At 12:36 PM 10/21/99 -0400, John Clark wrote:
> Robin Hanson <rhanson@gmu.edu> Wrote:
>
> >The analysis at:
> > http://www.econ.yale.edu/~shiller/peratio.html
> > offers good reasons to suspect that US stocks will
> > do very poorly over the next ten years.
>
>They offer reasons stocks will do very poorly over the next
>10 years but I wouldn't call them very good reasons. Perhaps I'm
>prejudice but I don't think "technical analysis" is any better than
>reading tea leaves in predicting the future.
I have to agree with John (and I continue to be 100% invested in stocks). I also see most technical analysis as little better than astrology. While I do not go along with the authors of "Dow 36,000", who argue that the Dow deserves to be at that level *now*, I do expect a continuing rise in stock prices over the next decade, barring bad policy errors (such as a big rise in protectionism, rising tax rates, etc.).

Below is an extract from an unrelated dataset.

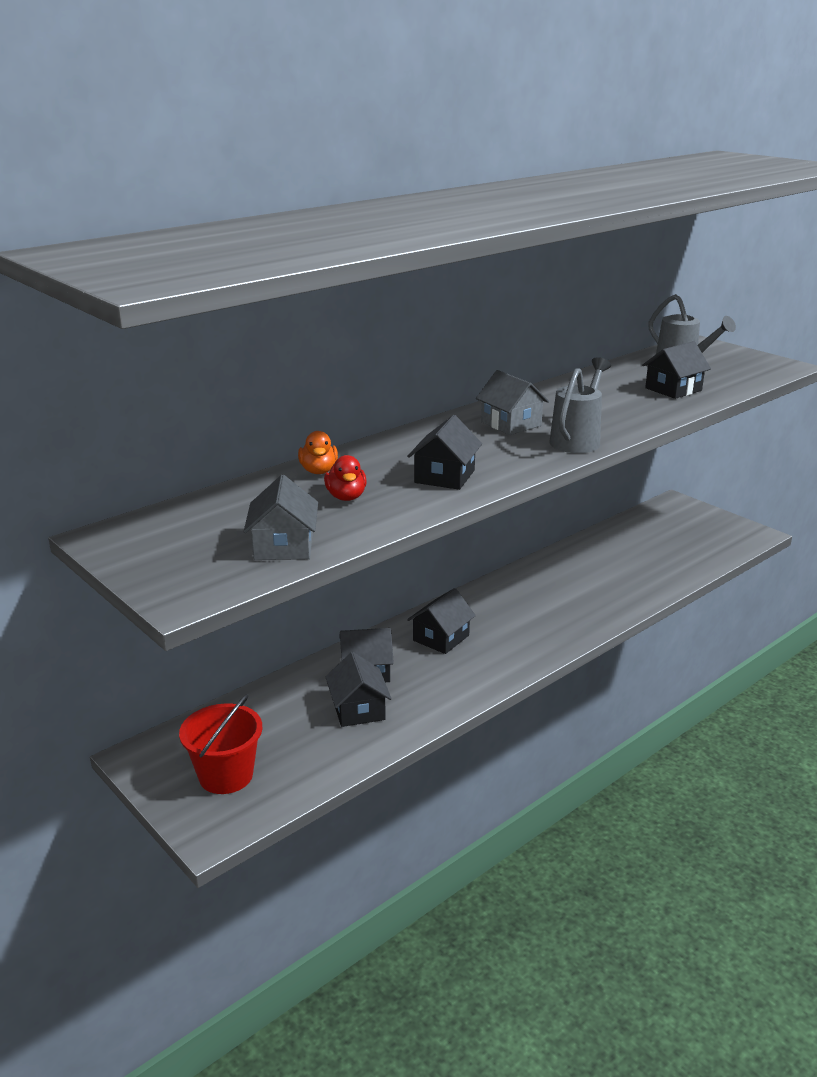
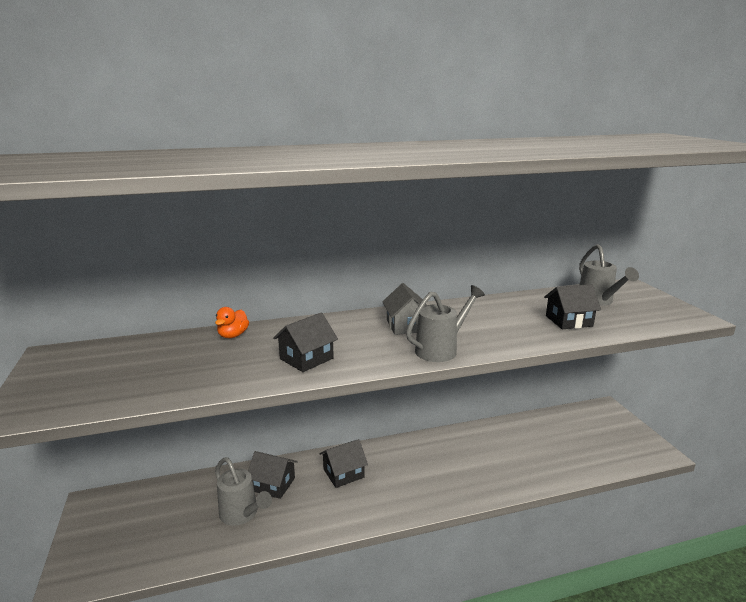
camera: 25 degrees right, 5 degrees down
(226, 775) = (119, 538): red bucket -> none
(283, 546) = (131, 389): grey house -> none
(346, 497) = (222, 359): red duck -> none
(358, 709) = (242, 514): black house -> grey watering can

A much better book, IMO, is "Dow 100,000" by Charles W. Kadlec. He uses economic analysis rather than technical analysis to make a case for Dow 100,000 over the next 20 years --- a quite historically average gain of 11.1% per year. Kadlec gives an excellent review of the economic, demographic, and policy factors likely to keep the stock market rising, despite short term set-backs. I find his case well argued and plausible. I also feel confident that I can do better than 11.1% per year by carefully picking well-managed companies in rapidly growing areas of technologies that have a special edge, and by using back-tested stock-picking screens (mechanical investing strategies). So far, my confidence is being backed by performance (I'm up over 42% so far this year).
Robin, would you care to make a Julian Simon/Paul Ehrlich style bet on stock prices ten years from now? (The difficulty will be in agreeing on an index to use.)